→ **WHAT YOU WILL DO**: For each line below with the word "lines", write out a copy.

→ **Stored items**:
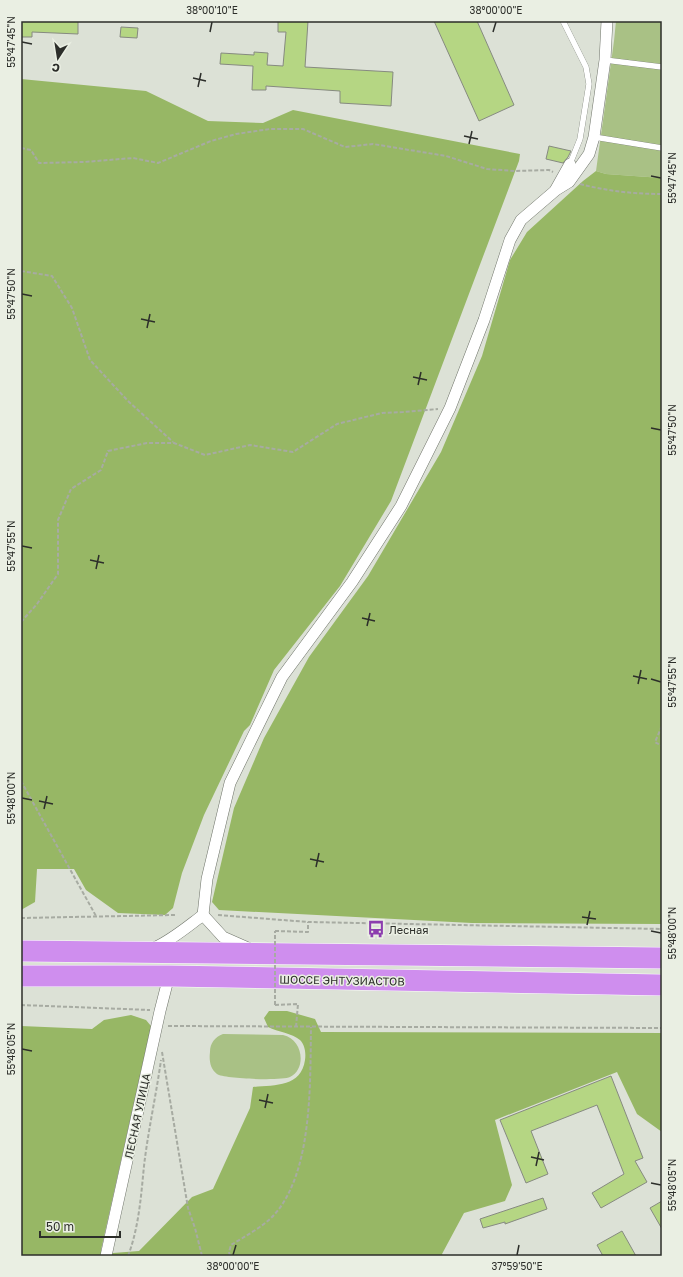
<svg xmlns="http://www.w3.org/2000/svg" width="683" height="1277" font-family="'Golos Text',sans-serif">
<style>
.green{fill:#a9c185}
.forest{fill:#97b765}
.building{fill:#b5d683;stroke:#868a80}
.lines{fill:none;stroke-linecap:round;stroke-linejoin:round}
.lane-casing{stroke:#6f746a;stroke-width:6}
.street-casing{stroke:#6f746a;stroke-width:12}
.highway-casing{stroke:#fff;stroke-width:22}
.path{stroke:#a7aba2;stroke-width:2;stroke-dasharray:4 2;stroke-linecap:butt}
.lane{stroke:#fff;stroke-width:5.5}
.street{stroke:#fff;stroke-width:11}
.highway{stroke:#cf8eee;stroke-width:21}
.path-bridge{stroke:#a7aba2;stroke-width:2;stroke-dasharray:4 2;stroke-linecap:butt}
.ticks{fill:none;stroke:#2c2e2a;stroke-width:1.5}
.labels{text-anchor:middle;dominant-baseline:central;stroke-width:3;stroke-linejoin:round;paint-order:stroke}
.poi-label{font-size:11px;fill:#2c2e2a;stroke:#eaefe3;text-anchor:start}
.street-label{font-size:11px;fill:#2c2e2a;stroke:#eaefe3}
.neatline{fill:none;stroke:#2c2e2a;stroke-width:1.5}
.ticks-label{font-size:10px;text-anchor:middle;fill:#2c2e2a}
</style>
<rect width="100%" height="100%" fill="#dce1d6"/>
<g class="green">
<polygon points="616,21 662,21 662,178 606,174 596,171 614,41"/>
<path d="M 223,1034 L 283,1035 C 303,1039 307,1069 290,1077 C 282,1081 224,1079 217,1074 C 210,1069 209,1060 210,1052 C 210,1043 215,1037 223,1034 Z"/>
</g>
<g class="forest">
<polygon points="21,79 146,91 208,121 263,123 293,110 520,154 519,161 391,501 340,586 274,670 250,725 244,731 204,815 182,873 173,908 165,915 118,913 86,890 74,869 37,869 35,902 21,910"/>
<polygon points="596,171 606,174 662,178 662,924 472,923 219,910 212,902 234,808 264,738 309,657 368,576 441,452 482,356 510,260 527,232 583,181"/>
<path d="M 269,1011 L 287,1011 L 315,1019 L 321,1032 L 662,1033 L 662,1132 L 637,1114 L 617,1072 L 495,1120 L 512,1185 L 505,1201 L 464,1213 L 442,1254 L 443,1256 L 21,1256 L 21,1026 L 92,1029 L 104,1020 L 131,1015 L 146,1020 L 151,1026 L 101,1250 L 113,1253 L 139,1251 L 192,1197 L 213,1189 L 250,1108 L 253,1087 C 275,1085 301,1087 305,1060 C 306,1053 305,1045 300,1040 C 292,1033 278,1032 268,1027 L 264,1018 Z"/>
</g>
<g class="building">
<polygon points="21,21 78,21 78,34 32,32 32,37 21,37"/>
<polygon points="278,21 308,21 305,67 393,72 391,106 340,103 340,91 266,86 266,90 252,90 253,66 220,64 221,53 254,55 254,52 268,53 267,65 283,66 286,32 278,32"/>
<polygon points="434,21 477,21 514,105 479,121"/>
<polygon points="121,27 138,28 137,38 120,37"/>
<polygon points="549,146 571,151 568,157 563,163 546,159"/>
<polygon points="611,1076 643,1158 635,1161 647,1182 601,1208 592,1193 624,1174 597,1105 531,1131 548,1174 526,1183 500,1120"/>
<polygon points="543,1198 547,1209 505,1224 505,1222 483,1228 480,1219"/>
<polygon points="662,1201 662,1229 650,1208"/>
<polygon points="622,1231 636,1256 603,1256 597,1245"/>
</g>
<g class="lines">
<g class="lane-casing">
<g id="lane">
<polyline points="563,21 586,67 589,84 580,139 570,164"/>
<polyline points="605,60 662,67"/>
<polyline points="594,137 662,148"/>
</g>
</g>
<g class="street-casing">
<g id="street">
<polyline points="556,189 570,164"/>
<polyline points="203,915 223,937 248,948"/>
<path d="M 154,948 C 172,940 187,927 203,915 L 207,879 L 230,783 L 282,677 L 352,582 L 401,506 L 450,408 L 484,320 L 510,240 L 521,220 L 556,190 L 569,182 L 589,154 L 594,137 L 605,60 L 607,21"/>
<polyline points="106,1256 160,1011 169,976"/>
</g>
</g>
<g class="highway-casing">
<g id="highway">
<polyline points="21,951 662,958"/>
<polyline points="21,976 169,976 662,985"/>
</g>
</g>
<g class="path">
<polyline points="21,148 31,150 39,163 84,162 133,158 158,163 211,141 236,134 270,129 303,129 345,147 373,144 446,156 487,169 515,171 549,170 553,172"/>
<path d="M 580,184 C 607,191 634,194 662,194"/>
<polyline points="21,271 52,276 72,308 90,360 128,401 173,442"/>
<polyline points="21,622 37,604 58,574 58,520 71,489 101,470 108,451 147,443 174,443 205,455 250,445 293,452 337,424 382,413 403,412 438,409"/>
<polyline points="662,726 655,742 662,746"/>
<polyline points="21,781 96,916"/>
<polyline points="218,915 308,922 662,929"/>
<polyline points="21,918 175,915"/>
<polyline points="275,931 308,932 308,922"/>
<polyline points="21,1005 150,1010"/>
<polyline points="275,1005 298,1004 296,1027"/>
<polyline points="168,1026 662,1028"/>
<polyline points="162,1052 188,1208 195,1228 202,1256"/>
<path d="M 128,1256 C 139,1227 141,1196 144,1166 C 148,1131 156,1096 161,1060"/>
<path d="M 230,1256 L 229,1252 L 231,1245 C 244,1237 264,1226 274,1215 C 313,1172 310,1082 311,1027"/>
</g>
<use href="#lane" class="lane"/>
<use href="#street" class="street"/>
<use href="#highway" class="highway"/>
<polyline class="path-bridge" points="275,1005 275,931"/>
</g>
<path class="ticks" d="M 210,32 L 212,22M 493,32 L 496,22M 22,42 L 32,44M 193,78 L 206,81M 198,87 L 201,73M 464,136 L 478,139M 469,144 L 472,131M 651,176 L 661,178M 22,294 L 32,296M 141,319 L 155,322M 147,328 L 150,314M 413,377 L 427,380M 418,385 L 421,372M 651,428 L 661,430M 22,546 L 32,548M 90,560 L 104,563M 96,569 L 99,555M 362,618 L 375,621M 367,626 L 370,613M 633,676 L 647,679M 651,679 L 661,682M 638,684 L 641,670M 22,798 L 32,800M 39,801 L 53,804M 44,809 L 47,796M 310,859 L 324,862M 316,867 L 319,853M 582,917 L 596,919M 587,925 L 590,911M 651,931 L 661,933M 22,1049 L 32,1051M 259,1100 L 273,1103M 265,1108 L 268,1094M 531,1157 L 544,1160M 536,1166 L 539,1152M 651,1183 L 661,1185M 233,1255 L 236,1245M 517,1255 L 519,1245"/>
<defs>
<g id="bus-bare" transform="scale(1.38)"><path d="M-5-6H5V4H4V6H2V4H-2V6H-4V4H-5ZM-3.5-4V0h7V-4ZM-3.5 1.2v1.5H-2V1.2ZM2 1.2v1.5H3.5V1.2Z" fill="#8c3eae" stroke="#eaefe3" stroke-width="2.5" paint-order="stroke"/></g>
</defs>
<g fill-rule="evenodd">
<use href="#bus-bare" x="376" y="929"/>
</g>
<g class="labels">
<g class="poi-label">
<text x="389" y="929">Лесная</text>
</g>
<g class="street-label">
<text transform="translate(342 980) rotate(1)">ШОССЕ ЭНТУЗИАСТОВ</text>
<text transform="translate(137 1116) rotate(-78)">ЛЕСНАЯ УЛИЦА</text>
</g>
</g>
<rect width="683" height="1277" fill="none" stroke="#eaefe3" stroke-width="44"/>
<g transform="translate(58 58) rotate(192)" stroke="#eaefe3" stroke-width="3" paint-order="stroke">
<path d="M0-3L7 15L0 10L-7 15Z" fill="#2c2e2a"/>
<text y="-6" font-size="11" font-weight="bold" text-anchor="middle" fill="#2c2e2a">С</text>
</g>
<path d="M40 1231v6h80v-6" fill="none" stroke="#2c2e2a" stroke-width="2"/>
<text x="46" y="1231" font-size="12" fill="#2c2e2a" stroke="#eaefe3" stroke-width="3" paint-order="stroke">50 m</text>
<rect x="22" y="22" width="639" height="1233" class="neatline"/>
<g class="ticks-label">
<text x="212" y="14">38°00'10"E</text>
<text x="496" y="14">38°00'00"E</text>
<text transform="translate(11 42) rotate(-90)" y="4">55°47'45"N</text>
<text transform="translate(672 178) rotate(-90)" y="4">55°47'45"N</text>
<text transform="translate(11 294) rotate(-90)" y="4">55°47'50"N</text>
<text transform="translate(672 430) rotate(-90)" y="4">55°47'50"N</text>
<text transform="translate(11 546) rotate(-90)" y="4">55°47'55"N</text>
<text transform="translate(672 682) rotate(-90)" y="4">55°47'55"N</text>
<text transform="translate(11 798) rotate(-90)" y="4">55°48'00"N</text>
<text transform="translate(672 933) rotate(-90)" y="4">55°48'00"N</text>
<text transform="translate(11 1049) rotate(-90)" y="4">55°48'05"N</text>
<text transform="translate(672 1185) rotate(-90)" y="4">55°48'05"N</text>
<text x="233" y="1270">38°00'00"E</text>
<text x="517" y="1270">37°59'50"E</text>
</g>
</svg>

→ **TASK OUTPUT**:
.lines{fill:none;stroke-linecap:round;stroke-linejoin:round}
<g class="lines">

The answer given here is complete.